Fabrico de medicamentos falsos não dá prisão


Qualquer pessoa pode fabricar medicamentos falsos em Portugal, sem que por isso vá presa, a menos que se prove que o consumo desse fármaco teve consequências graves para a saúde, e isso é difícil, reconhece o Infarmed.

"Se um comprimido, em vez de ter aspirina, tiver cianeto, é um problema e um risco enorme, mas não é suficiente dizer que pode matar, para criminalizar o fabricante. É necessário haver uma consequência para a saúde e conseguir provar a causa/efeito", exemplificou o vice-presidente do Infarmed, para ilustrar a dificuldade em penalizar os falsificadores de medicamentos.

Em entrevista à Agência Lusa, Helder Mota Filipe afirmou que a legislação portuguesa, à semelhança da de outros países, dificulta a criminalização de quem faz contrafação de medicamentos, um negócio muito mais rentável do que o tráfico de droga.

"É muito difícil provar esse risco, a não ser que morra alguém ou que fique altamente debilitado, e mesmo assim é preciso provar que não há inequivocamente dúvida nenhuma de que aquela situação resulta só e apenas da utilização do medicamento.
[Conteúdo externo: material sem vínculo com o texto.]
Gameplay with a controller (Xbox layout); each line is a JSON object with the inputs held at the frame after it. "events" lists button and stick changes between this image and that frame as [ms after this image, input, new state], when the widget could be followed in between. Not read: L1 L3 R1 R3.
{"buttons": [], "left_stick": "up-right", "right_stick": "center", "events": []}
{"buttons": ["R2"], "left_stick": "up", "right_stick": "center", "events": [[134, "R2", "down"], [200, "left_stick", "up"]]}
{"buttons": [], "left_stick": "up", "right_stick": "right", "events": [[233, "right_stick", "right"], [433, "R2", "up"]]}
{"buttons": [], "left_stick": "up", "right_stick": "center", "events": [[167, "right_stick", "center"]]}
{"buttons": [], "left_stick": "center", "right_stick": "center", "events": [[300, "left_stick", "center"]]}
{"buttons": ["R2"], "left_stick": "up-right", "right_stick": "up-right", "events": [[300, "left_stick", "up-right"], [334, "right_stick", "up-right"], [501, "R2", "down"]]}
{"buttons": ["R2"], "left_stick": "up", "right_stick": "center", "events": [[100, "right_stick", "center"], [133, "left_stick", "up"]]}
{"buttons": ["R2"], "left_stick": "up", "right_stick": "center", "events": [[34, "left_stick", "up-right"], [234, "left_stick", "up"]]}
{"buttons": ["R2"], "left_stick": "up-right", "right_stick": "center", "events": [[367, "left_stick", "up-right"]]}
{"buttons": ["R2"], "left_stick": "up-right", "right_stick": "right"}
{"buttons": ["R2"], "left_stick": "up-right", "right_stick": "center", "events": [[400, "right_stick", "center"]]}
Tudo o resto é difícil de criminalizar", afirmou.

Esta é uma situação que a autoridade do medicamento prevê que mude dentro de dois ou três anos, para quando está prevista a alteração da lei que irá permitir a criminalização da falsificação de medicamentos, que hoje em dia está apenas na esfera da violação da propriedade intelectual.

Portugal assinou em outubro do ano passado, com outros 12 Estados Membros, uma convenção que criminaliza todos os atos ligados à contrafação.